6. Deploy with infrastructure-as-code

  • Define all resources (spaces, containers, views, access groups) in YAML
  • Organize configs in modules under modules/ directory
  • Use cdf build to validate and generate artifacts
  • Use cdf deploy --dry-run to preview changes before applying
  • Commit configs to version control and integrate with CI/CD (GitHub Actions, Azure DevOps, GitLab)

Common gotchas

  • Asset search discovery: Searching for "Asset" in the API reference surfaces legacy /assets endpoints. For Core Data Modeling, use the Instances API with CogniteAsset—see Core data model and Building an asset hierarchy.
  • External ID uniqueness: External IDs are unique per resource type, not globally. An asset and time series can both have externalId=123. Enforce this in your source system mapping.
  • Search vs CRUD consistency: Advanced query (AQL) is eventually consistent and slower than CRUD endpoints. Don't use it for large-scale batch synchronization; use /byids or /list instead.
  • Pagination limits: Max 10,000 items per page. For data modeling queries, pagination only works at the top level; nested results cannot be paginated.

---

(QUESTIONS):
1. In the text on deployment and common gotchas, does each statement agree with the text? Answer yes or no, and quote the deciding words exactly. (a) External IDs are unique globally across all resource types. (b) A single page can hold at most 10,000 items. (c) Nested results in data modeling queries can be paginated.
2. Return the passage of the text on deployment and common gotchas from "Common gotchas" up to and including "source system mapping.", copied word for word.
3. Resume the text on deployment and common gotchas after its last sentence.

(EXCERPTED DATA):
---

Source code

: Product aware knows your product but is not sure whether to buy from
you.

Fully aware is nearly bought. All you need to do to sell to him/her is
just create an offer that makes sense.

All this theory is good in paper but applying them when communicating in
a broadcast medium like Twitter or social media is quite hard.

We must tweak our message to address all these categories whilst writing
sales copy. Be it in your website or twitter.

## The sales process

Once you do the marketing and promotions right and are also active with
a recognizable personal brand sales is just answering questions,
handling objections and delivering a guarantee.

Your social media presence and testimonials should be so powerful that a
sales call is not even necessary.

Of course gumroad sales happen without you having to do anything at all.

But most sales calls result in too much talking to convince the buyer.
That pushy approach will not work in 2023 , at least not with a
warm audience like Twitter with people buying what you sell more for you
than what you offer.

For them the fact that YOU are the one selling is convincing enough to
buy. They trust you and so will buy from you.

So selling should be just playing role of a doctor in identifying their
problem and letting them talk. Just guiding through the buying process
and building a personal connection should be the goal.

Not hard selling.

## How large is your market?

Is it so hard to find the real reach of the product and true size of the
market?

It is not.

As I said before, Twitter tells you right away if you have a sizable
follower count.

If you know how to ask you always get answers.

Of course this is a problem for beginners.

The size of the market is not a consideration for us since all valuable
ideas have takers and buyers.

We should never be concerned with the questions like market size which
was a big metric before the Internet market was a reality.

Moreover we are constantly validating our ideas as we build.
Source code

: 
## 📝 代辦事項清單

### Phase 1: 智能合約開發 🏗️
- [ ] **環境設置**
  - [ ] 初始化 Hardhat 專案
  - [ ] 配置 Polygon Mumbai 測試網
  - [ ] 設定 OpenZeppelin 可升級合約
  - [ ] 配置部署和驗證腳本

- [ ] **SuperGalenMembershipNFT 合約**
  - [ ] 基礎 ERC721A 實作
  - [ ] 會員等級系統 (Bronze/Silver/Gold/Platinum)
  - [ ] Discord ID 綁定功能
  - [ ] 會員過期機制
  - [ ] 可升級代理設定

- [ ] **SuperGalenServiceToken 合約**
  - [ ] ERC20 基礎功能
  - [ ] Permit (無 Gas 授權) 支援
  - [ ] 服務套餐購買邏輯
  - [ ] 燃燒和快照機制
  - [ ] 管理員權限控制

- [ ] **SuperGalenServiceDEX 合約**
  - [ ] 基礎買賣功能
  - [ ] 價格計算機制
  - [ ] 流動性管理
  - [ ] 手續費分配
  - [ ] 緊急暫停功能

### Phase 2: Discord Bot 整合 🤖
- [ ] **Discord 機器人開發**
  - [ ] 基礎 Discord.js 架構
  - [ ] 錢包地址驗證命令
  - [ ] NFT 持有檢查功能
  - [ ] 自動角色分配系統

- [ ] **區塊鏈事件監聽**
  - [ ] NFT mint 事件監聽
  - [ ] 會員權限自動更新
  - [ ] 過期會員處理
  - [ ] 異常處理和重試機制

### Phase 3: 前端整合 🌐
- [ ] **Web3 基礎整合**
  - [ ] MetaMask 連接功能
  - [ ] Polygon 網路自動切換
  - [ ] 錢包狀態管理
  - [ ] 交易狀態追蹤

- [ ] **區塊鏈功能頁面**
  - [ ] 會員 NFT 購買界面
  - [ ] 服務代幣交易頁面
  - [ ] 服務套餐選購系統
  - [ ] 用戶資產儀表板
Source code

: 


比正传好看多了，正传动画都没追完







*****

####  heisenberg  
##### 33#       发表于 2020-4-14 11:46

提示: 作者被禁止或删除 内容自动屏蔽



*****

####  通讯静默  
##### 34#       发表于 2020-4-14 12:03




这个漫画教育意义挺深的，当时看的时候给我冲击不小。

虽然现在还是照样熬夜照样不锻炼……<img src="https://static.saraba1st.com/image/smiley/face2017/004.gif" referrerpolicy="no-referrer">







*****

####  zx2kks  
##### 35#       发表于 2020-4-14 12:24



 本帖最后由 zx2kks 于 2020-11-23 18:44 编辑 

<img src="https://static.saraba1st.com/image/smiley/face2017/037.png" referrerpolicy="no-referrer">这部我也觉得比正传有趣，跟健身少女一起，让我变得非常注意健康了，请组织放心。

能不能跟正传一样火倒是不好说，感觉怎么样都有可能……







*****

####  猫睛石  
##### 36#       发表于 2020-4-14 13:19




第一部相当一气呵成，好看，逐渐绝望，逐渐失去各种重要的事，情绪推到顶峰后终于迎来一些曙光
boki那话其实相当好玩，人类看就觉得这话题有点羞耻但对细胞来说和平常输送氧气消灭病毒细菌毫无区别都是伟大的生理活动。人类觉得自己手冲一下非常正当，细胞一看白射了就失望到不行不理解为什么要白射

---

(RESPONSE LIST):
1.
(a) No: "External IDs are unique per resource type, not globally."
(b) Yes: "Max 10,000 items per page."
(c) No: "nested results cannot be paginated."

2.
Common gotchas

  • Asset search discovery: Searching for "Asset" in the API reference surfaces legacy /assets endpoints. For Core Data Modeling, use the Instances API with CogniteAsset—see Core data model and Building an asset hierarchy.
  • External ID uniqueness: External IDs are unique per resource type, not globally. An asset and time series can both have externalId=123. Enforce this in your source system mapping.

3.
  • Data modeling access control: Access is scoped to spaces, not data sets. Users need dataModelsAcl.READ to the space and dataModelInstancesAcl.READ/WRITE to instances.
  • Extraction pipeline monitoring: Create extraction pipelines to track ingestion health. Without them, you won't see run history or failure notifications.
  • Toolkit module ordering: Spaces must be created before containers, containers before views, and views before data models. Use numbered prefixes (e.g., 01_space.yaml, 02_container.yaml) if dependencies exist within the same type.
  • Token expiration: OAuth 2.0 tokens expire. SDKs handle refresh automatically, but custom HTTP clients must implement token refresh logic.
  • Rate limiting: CDF enforces throttling on parallel requests. Default: 20 parallel time series operations, 10 parallel data point operations. Respect these limits or requests will be queued.
  • Deprecated API versions: API v0.5, v0.6 are removed. Always use the latest API version (v1).
  • Missing capabilities: Users need specific capabilities (e.g., timeseries:read, assets:write) to perform operations. Check access errors against the capabilities reference.

Verification checklist

Before submitting work:

  • Authentication works: Test with cdf status (Toolkit) or client.data_modeling.instances.list() (SDK, CDM) or client.assets.list() (SDK, legacy)
  • External IDs are set: All resources have unique, consistent external IDs from source systems
  • Data flows end-to-end: Verify data appears in CDF (check extraction pipeline runs, query a sample asset/time series)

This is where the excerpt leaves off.